The operators who read this case correctly build an incident response plan that answers a specific set of questions before the incident happens. Who picks up the phone when a customer says "your agent promised me X"? Who has the authority to pause the agent? Who approves a goodwill payment? Who decides whether to notify a regulator? Who reviews the conversation logs to understand what the agent actually said? These questions are boring until the moment you need them.
Our three-question diagnostic uses this reasoning in its third question. It asks whether you have a written incident response plan. If you do not, the Moffatt case is the reason you should.
What to do if you run a customer-facing AI agent
Six practical steps follow from a close reading of the case, and all of them can be started this week.
- Log every customer-facing conversation your agent has. If you cannot reconstruct what the agent said, you cannot defend the business.
- Run a weekly sample review where someone actually reads a subset of conversations looking for invented policies, wrong prices, or over-promises.
- Build a clear escalation path. A single button or handoff that puts the customer in front of a human when the agent is uncertain.
- Audit your published policies against what the agent can say. If your refund policy changed in March, make sure the agent knows.
- Write the incident response playbook. Name the people, draft the customer communication template, identify the kill switch.
- Review your insurance. See our companion article on whether business insurance covers AI mistakes.
None of this is exotic. It is the same due diligence that a well-run customer service team has always applied, adapted to a communication channel that can generate new content on the fly. The businesses that do it now will be the ones an underwriter is willing to quote when dedicated AI policies start writing in Europe in Q3 2026. The ones who do not will be the ones citing Air Canada in their own defence.
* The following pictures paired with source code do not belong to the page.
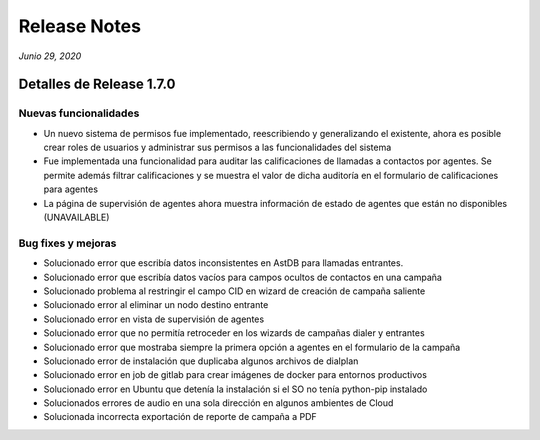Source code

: Release Notes
*************

*Junio 29, 2020*

Detalles de Release 1.7.0
=========================

Nuevas funcionalidades
--------------------------
- Un nuevo sistema de permisos fue implementado, reescribiendo y generalizando el existente, ahora es posible crear roles de usuarios y administrar sus permisos a las funcionalidades del sistema
- Fue implementada una funcionalidad para auditar las calificaciones de llamadas a contactos por agentes. Se permite además filtrar calificaciones y se muestra el valor de dicha auditoría en el formulario de calificaciones para agentes
- La página de supervisión de agentes ahora muestra información de estado de agentes que están no disponibles (UNAVAILABLE)


Bug fixes y mejoras
--------------------------
- Solucionado error que escribía datos inconsistentes en AstDB para llamadas entrantes.
- Solucionado error que escribía datos vacíos para campos ocultos de contactos en una campaña
- Solucionado problema al restringir el campo CID en wizard de creación de campaña saliente
- Solucionado error al eliminar un nodo destino entrante
- Solucionado error en vista de supervisión de agentes
- Solucionado error que no permitía retroceder en los wizards de campañas dialer y entrantes
- Solucionado error que mostraba siempre la primera opción a agentes en el formulario de la campaña
- Solucionado error de instalación que duplicaba algunos archivos de dialplan
- Solucionado error en job de gitlab para crear imágenes de docker para entornos productivos
- Solucionado error en Ubuntu que detenía la instalación si el SO no tenía python-pip instalado
- Solucionados errores de audio en una sola dirección en algunos ambientes de Cloud
- Solucionada incorrecta exportación de reporte de campaña a PDF

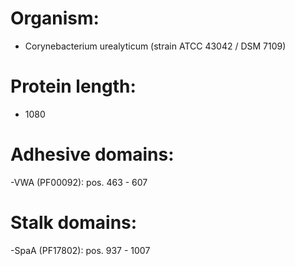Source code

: * Organism:
- Corynebacterium urealyticum (strain ATCC 43042 / DSM 7109)
* Protein length:
- 1080
* Adhesive domains:
-VWA (PF00092): pos. 463 - 607
* Stalk domains:
-SpaA (PF17802): pos. 937 - 1007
If you want the regulatory context that surrounds the case, the Why It Matters page walks through the EU AI Act and the revised Product Liability Directive. If you want the structured pathway to actual coverage once your house is in order, see the coverage pathway.
Frequently asked questions
What was the Air Canada chatbot case about?
In February 2024 the British Columbia Civil Resolution Tribunal ruled that Air Canada was responsible for a bereavement fare refund promised by its website chatbot, even though the actual published policy did not allow retroactive refunds. The tribunal ordered the airline to pay.
Why does the decision matter to SMEs in Europe?
The core principle, that a business is responsible for information given to customers through its own channels, maps directly onto European consumer protection rules and is strengthened by the EU AI Act and the revised Product Liability Directive. Any SME running a customer-facing agent in Europe in 2026 is operating under a stricter framework than Air Canada faced in Canada.
Can an SME rely on a chatbot disclaimer to avoid liability?
Disclaimers help contextually but do not override a reasonable customer's reliance on information given directly by the business. The tribunal explicitly rejected the argument that the chatbot was a separate legal entity whose statements the airline could disown.
What should an SME actually do after reading this case?
Log every customer-facing conversation, run regular sample reviews, build an escalation path, audit your published policies against what the agent can say, write an incident response playbook, and review your insurance policies for AI exclusions.